The BMJ questions transparency of information surrounding safety of Pandemrix vaccine
An investigation published by The BMJ today raises fundamental questions about the transparency of information surrounding the safety of GlaxoSmithKline’s Pandemrix vaccine used in 2009-2010.
Eight years after the 2009 H1N1 “swine flu” outbreak, new information is emerging of a striking difference in the number and frequency of adverse events reported for three GSK pandemic vaccines approved and used across the world.
Internal safety reports from 2009—unearthed as part of a lawsuit—suggest that GSK and public health officials were aware of a variety of serious adverse events logged in relation to Pandemrix, explains The BMJ’s Associate Editor Peter Doshi.
But it would seem neither GSK nor health authorities made the information public, either during the H1N1 outbreak nor in the eight years since.
Doshi learned of the reports from a colleague, Tom Jefferson, who was hired as an expert witness in a lawsuit alleging that Pandemrix caused the sleep disorder narcolepsy.
Jefferson used the information to calculate adverse event rates per vaccine, which showed large differences between Pandemrix and other GSK pandemic vaccines.
The BMJ conducted its own analysis and found that Pandemrix had, proportionally, five times more adverse events reported than Arepanrix and another H1N1 vaccine manufactured by GSK.
The data are insufficient to draw cause-and-effect conclusions, but for Gillian O’Connor, the solicitor involved in the narcolepsy lawsuit, the disparity was “of such striking difference that any person contemplating taking the Pandemrix vaccine would be likely, if in receipt of this information, not to choose to have the Pandemrix vaccination.”
In many of the GSK reports, the company refers to having conducted “safety reviews.” The BMJ asked GSK for a copy of those reviews, but GSK did not provide them.
Instead, the company said it “continuously evaluated all available safety data and shared the data with the European Medicines Association (EMA) and other regulatory authorities where the vaccine was licensed so that the authorities could conduct their own independent assessments.”
The BMJ also asked GSK whether it ever notified healthcare providers about the discrepancies in rate of adverse events between its products, whether it considered pulling Pandemrix from the market, or considered recommending Arepanrix or another company’s vaccine. But GSK declined to answer these and all of The BMJ’s questions, citing ongoing litigation.

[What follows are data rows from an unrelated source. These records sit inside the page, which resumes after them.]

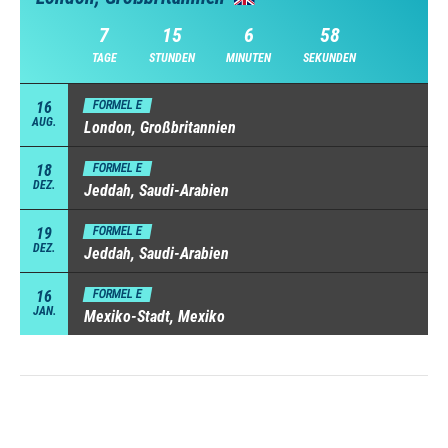
7
15
6
57
TAGE
STUNDEN
MINUTEN
SEKUNDEN
16
FORMEL E
AUG.
London, Großbritannien
18
FORMEL E
DEZ.
Jeddah, Saudi-Arabien
19
FORMEL E
DEZ.
Jeddah, Saudi-Arabien
16
FORMEL E
JAN.
Mexiko-Stadt, Mexiko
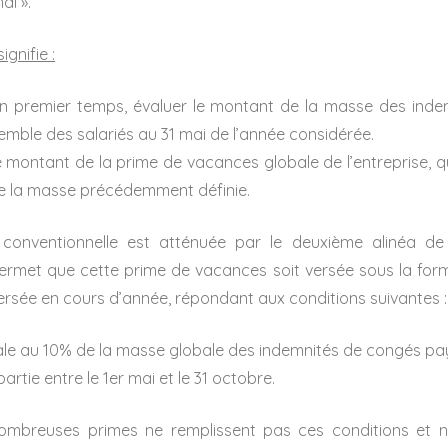
ai ».
ignifie :
 un premier temps, évaluer le montant de la masse des ind
emble des salariés au 31 mai de l’année considérée.
e montant de la prime de vacances globale de l’entreprise, 
de la masse précédemment définie.
 conventionnelle est atténuée par le deuxième alinéa de l
permet que cette prime de vacances soit versée sous la for
versée en cours d’année, répondant aux conditions suivantes :
ale au 10% de la masse globale des indemnités de congés pa
artie entre le 1er mai et le 31 octobre.
ombreuses primes ne remplissent pas ces conditions et 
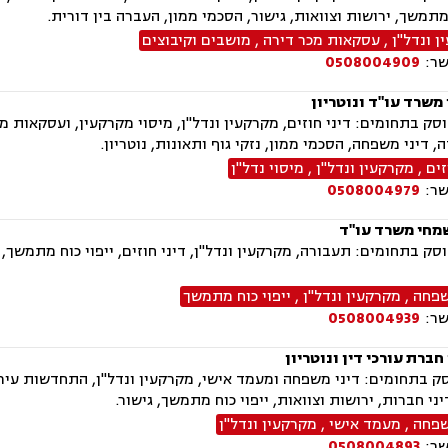
 מתמשך, ירושות וצוואות, גישור, הסכמי ממון, העברה בין דורית.
 ונדל"ן
,
עסקאות מכר דירה
,
מושבים וקיבוצים
שר:
0508004909
 משרד עו"ד ונוטריון
ק בתחומים: דיני חוזים, מקרקעין ונדל"ן, מיסוי מקרקעין, ועסקאות מכ
, דיני משפחה, הסכמי ממון, נזקי גוף ותאונות, נוטריון.
זים
,
מקרקעין ונדל"ן
,
מיסוי נדל"ן
שר:
0508004979
מחי משרד עו"ד
ק בתחומים: תעבורה, מקרקעין ונדל"ן, דיני חוזים, ייפוי כוח מתמשך,
שפחה
,
מקרקעין ונדל"ן
,
ייפוי כוח מתמשך
שר:
0508004939
 חברת עורכי דין ונוטריון
 בתחומים: דיני משפחה ומעמד אישי, מקרקעין ונדל"ן, התחדשות עירונ
יני חברות, ירושות וצוואות, ייפוי כוח מתמשך, גישור.
שפחה
,
מעמד אישי
,
מקרקעין ונדל"ן
שר:
0508004893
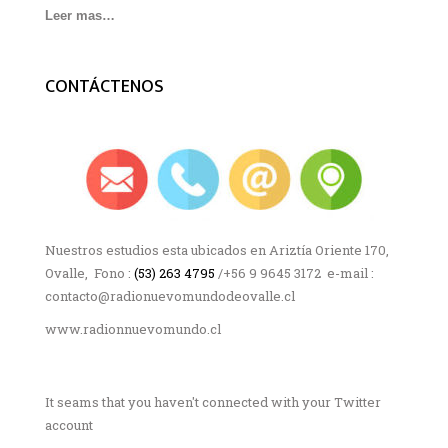
Leer mas…
CONTÁCTENOS
Nuestros estudios esta ubicados en Ariztía Oriente 170,
Ovalle, Fono :
(53) 263 4795
/+56 9 9645 3172 e-mail :
contacto@radionuevomundodeovalle.cl
www.radionnuevomundo.cl
It seams that you haven't connected with your Twitter
account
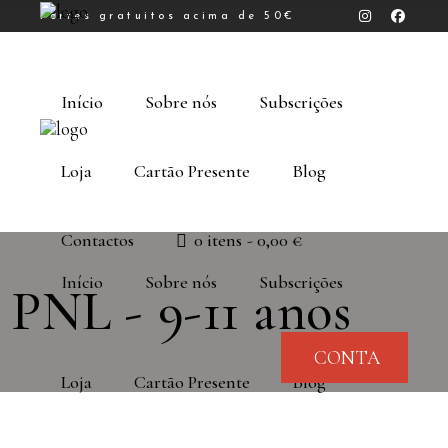
Portes gratuitos acima de 50€
Início
Sobre nós
Subscrições
Loja
Cartão Presente
Blog
Contactos
0 itens
0,00 €
Início
Sobre nós
Subscrições
PNL - 9-11 anos
CONTA
Loja
Cartão Presente
Blog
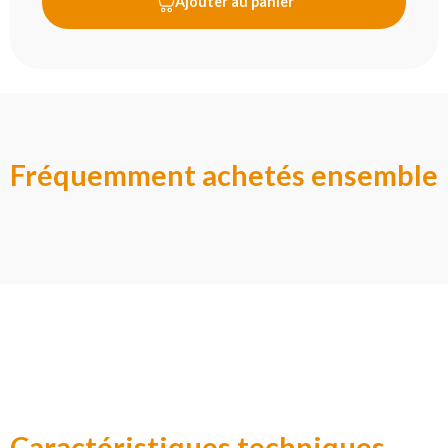
Ajouter au panier
Fréquemment achetés ensemble
Caractéristiques techniques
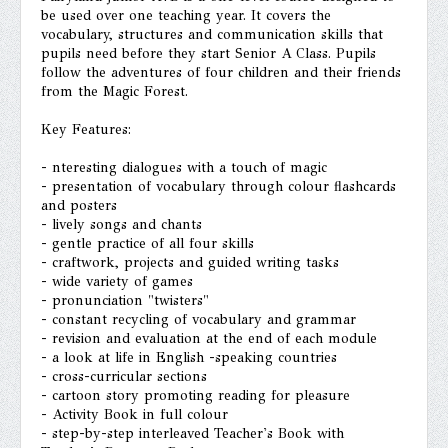
be used over one teaching year. It covers the
vocabulary, structures and communication skills that
pupils need before they start Senior A Class. Pupils
follow the adventures of four children and their friends
from the Magic Forest.
Key Features:
- nteresting dialogues with a touch of magic
- presentation of vocabulary through colour flashcards
and posters
- lively songs and chants
- gentle practice of all four skills
- craftwork, projects and guided writing tasks
- wide variety of games
- pronunciation "twisters"
- constant recycling of vocabulary and grammar
- revision and evaluation at the end of each module
- a look at life in English -speaking countries
- cross-curricular sections
- cartoon story promoting reading for pleasure
- Activity Book in full colour
- step-by-step interleaved Teacher's Book with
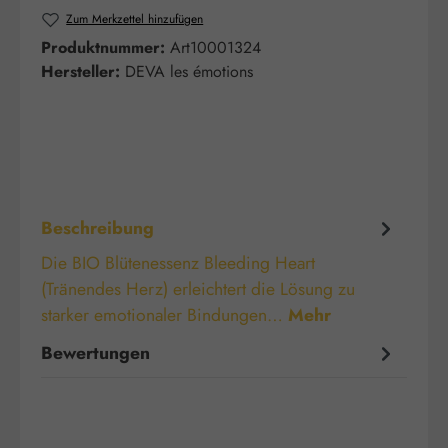
Zum Merkzettel hinzufügen
Produktnummer:
Art10001324
Hersteller:
DEVA les émotions
Beschreibung
Die BIO Blütenessenz Bleeding Heart
(Tränendes Herz) erleichtert die Lösung zu
starker emotionaler Bindungen…
Mehr
Bewertungen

The UK Department of Health also declined to comment on why it recommended Pandemrix over another company’s vaccine.
What the EMA knew—or could have known—about the comparative safety of GSK’s pandemic vaccines is hard to discern, writes Doshi. The EMA told The BMJ that it “does not perform comparative benefit and risk evaluations between products approved in the EU, or between EU products and products approved or used outside the EU.”
These events raise fundamental questions about the transparency of information, and question whether drug and vaccine safety monitoring (known as pharmacovigilance) is fit for purpose, writes Doshi.
For example, when do public health officials have a duty to warn the public over possible harms of vaccines detected through pharmacovigilance? How much detail should the public be provided with, who should provide it, and should the provision of such information be proactive or passive?